Automation as Game Moves

Here is a way to think about proof automation that I find useful: each tactic or decision procedure available to the prover is a game move. A system with only basic moves (apply a lemma, rewrite a term, unfold a definition) requires long sequences of steps for even routine reasoning. A system with powerful automation gives you moves that accomplish in one step what would otherwise take hundreds.

This matters enormously for AI. Using a language model to work through hundreds of low-level proof steps is like using a language model to compute a long arithmetic expression: it can do it, but it is far more efficient to use the right tool. Powerful tactics let the AI skip routine work and focus on the mathematically interesting decisions: the high-level proof strategy, the choice of lemmas, the key case splits. The tool handles what the tool is good at.

This is why investing in proof automation (decision procedures, simplifiers, general-purpose tactics) is not just a quality-of-life improvement for human users. It directly improves the quality and efficiency of AI-generated proofs. Every powerful tactic you add to the system is a new capability the AI can leverage.

The best automation is both powerful and controllable. A tactic that can close a goal in one step is valuable, but even more valuable is one that can also be run interactively, letting the AI guide its decisions step by step. This gives AI the choice: use the tactic as a single powerful move when that suffices, or take finer-grained control when the problem requires it. Automation that is opaque is useful. Automation that is transparent and steerable is transformative.

A Programmable Ecosystem

A proof assistant that is also a programming language has a compounding advantage that is easy to underestimate. When your tactics, your automation, your metaprograms, and your verified code all live in the same language, everything reinforces everything else. New automation can be written by anyone, including AI, without switching contexts or languages. The boundary between “using the system” and “extending the system” disappears.

This matters for AI integration specifically. When the AI can not only write proofs but also write new tactics, build custom decision procedures, and extend the system’s capabilities, you get a feedback loop: the system gets better at helping the AI, and the AI gets better at improving the system.

Looking Forward

The next great proof assistant will probably be built with massive AI assistance. At the Lean FRO, we have already embraced AI as part of our development process.
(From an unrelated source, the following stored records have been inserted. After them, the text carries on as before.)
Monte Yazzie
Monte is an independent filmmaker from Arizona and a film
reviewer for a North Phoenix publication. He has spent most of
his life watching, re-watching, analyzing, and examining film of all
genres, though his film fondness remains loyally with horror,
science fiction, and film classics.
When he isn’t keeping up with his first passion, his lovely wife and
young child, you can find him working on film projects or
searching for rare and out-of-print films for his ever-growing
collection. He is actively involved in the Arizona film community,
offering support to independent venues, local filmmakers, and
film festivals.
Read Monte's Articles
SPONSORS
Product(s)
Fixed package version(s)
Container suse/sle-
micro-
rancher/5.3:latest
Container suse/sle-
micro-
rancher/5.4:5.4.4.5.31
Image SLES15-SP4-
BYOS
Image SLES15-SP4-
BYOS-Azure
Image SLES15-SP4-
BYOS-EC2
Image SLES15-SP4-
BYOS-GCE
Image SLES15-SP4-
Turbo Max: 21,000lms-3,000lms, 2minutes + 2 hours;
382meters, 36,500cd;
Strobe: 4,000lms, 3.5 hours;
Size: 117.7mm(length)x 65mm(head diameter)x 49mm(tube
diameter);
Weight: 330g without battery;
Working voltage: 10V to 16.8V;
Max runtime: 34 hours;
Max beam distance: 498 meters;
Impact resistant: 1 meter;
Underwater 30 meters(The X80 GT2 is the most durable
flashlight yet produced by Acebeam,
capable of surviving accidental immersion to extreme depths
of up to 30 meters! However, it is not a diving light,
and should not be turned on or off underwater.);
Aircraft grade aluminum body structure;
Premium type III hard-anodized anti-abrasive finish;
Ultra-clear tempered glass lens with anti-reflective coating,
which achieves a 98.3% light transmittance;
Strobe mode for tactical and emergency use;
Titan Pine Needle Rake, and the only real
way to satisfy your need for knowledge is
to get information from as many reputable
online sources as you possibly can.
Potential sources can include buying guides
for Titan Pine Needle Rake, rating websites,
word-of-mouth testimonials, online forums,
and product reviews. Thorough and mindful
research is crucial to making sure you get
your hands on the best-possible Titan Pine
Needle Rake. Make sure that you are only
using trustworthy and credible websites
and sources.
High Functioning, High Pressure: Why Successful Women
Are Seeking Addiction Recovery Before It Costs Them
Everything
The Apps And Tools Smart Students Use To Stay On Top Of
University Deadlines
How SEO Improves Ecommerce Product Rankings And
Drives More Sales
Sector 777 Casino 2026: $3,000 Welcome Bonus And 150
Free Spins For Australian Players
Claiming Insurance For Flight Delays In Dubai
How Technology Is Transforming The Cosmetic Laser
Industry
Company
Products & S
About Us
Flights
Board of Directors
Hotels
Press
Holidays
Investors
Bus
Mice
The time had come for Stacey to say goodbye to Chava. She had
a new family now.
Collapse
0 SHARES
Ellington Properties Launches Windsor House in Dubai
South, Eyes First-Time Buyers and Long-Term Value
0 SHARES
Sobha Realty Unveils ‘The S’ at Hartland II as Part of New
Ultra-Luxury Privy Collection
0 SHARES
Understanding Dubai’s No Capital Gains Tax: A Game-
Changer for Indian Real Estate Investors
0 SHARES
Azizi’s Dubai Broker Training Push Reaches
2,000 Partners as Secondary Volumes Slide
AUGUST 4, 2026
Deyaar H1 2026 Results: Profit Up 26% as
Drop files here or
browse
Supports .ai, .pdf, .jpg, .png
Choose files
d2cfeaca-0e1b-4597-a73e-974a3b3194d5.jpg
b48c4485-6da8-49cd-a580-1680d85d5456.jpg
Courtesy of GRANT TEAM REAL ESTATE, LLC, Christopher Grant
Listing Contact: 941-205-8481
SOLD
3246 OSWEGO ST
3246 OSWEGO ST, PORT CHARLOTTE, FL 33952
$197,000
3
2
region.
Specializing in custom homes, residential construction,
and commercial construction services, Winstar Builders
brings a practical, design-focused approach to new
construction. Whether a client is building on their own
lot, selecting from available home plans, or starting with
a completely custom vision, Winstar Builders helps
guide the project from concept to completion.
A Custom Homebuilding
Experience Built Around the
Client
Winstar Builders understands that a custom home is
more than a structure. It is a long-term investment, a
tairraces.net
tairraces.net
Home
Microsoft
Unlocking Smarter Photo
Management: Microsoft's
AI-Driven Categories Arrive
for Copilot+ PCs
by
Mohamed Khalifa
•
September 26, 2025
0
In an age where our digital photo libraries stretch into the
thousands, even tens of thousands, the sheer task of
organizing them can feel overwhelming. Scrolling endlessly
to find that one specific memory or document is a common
It is transformative, and we cannot imagine building Lean without it. You can already find many commits in our repositories co-authored by AI. This will only accelerate. AI will help us design, generate core libraries, write automation, and test ergonomics. But the criteria for what makes a proof assistant good do not change. It still needs expressive types, readable specifications, powerful automation, a programmable ecosystem, great tooling, and scalability. AI changes how we build proof assistants, not what makes them good.

The systems that exist today, their libraries, their design decisions, their accumulated knowledge about what works and what doesn’t, become the training data and the design language for building those next-generation systems. The work is not wasted. It is the foundation.

No technology lasts forever, and that is a sign of progress, not failure. The goal is not to build a system that endures indefinitely. The goal is to push the trajectory forward, to make formal mathematics and verified software and hardware practical, accessible, and useful, so that what comes next starts from a higher place. If something genuinely superior emerges, that means the mission succeeded.

What I care about is that this trajectory is driven by real technical progress. The criteria for a good proof assistant in the age of AI are clear, and they matter more now than ever.